Write out the lines of the records from the one containing "The logout process" through the one containing "The good news", inclusive, keeping every character unchanged.

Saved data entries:
★ ★ ★ ★
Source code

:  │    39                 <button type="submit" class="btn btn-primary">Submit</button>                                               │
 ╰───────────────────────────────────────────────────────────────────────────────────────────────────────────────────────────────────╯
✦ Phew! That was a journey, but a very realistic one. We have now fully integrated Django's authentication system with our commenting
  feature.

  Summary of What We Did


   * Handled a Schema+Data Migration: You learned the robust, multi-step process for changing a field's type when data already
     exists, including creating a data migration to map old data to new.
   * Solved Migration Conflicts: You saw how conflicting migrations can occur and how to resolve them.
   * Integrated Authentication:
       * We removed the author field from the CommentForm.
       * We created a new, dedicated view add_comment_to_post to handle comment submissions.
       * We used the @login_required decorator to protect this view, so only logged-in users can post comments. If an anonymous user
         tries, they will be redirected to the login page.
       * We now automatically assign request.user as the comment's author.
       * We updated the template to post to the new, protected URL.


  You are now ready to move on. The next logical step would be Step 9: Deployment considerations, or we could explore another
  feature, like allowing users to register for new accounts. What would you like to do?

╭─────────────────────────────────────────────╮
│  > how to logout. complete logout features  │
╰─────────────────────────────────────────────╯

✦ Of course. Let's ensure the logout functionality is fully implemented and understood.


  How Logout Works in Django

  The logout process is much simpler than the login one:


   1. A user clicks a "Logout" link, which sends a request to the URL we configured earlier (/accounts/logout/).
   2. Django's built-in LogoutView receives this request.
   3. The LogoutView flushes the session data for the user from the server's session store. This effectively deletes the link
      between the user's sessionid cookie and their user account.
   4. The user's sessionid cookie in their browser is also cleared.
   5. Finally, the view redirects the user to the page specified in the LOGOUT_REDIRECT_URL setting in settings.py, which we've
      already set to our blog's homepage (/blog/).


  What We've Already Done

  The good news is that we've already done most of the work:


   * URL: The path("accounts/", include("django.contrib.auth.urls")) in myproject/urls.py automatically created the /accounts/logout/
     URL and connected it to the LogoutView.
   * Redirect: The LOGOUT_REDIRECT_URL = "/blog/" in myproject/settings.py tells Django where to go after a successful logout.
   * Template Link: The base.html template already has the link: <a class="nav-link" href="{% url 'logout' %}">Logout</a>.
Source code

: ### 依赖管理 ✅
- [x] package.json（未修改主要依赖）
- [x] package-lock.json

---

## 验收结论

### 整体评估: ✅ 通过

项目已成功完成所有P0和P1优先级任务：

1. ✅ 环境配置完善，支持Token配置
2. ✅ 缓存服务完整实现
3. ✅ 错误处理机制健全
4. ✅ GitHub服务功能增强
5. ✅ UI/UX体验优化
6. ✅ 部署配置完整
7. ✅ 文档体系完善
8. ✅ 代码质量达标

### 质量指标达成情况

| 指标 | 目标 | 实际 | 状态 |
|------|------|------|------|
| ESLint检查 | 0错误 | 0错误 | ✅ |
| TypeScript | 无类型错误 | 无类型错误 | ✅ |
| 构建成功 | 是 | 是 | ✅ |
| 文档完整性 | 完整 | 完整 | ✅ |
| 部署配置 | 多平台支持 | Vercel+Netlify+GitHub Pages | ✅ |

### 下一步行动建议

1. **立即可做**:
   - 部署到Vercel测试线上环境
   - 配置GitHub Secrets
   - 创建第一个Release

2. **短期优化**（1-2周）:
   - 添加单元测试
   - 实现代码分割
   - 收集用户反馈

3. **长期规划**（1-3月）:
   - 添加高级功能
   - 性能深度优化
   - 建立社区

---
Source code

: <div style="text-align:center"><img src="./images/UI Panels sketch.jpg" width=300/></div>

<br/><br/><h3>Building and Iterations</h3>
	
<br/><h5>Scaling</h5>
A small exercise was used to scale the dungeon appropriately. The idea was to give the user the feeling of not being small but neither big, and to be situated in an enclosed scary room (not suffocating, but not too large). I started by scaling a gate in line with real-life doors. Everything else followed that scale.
★ ★ ★ ★
Answer section »
  The logout process is much simpler than the login one:


   1. A user clicks a "Logout" link, which sends a request to the URL we configured earlier (/accounts/logout/).
   2. Django's built-in LogoutView receives this request.
   3. The LogoutView flushes the session data for the user from the server's session store. This effectively deletes the link
      between the user's sessionid cookie and their user account.
   4. The user's sessionid cookie in their browser is also cleared.
   5. Finally, the view redirects the user to the page specified in the LOGOUT_REDIRECT_URL setting in settings.py, which we've
      already set to our blog's homepage (/blog/).


  What We've Already Done

  The good news is that we've already done most of the work:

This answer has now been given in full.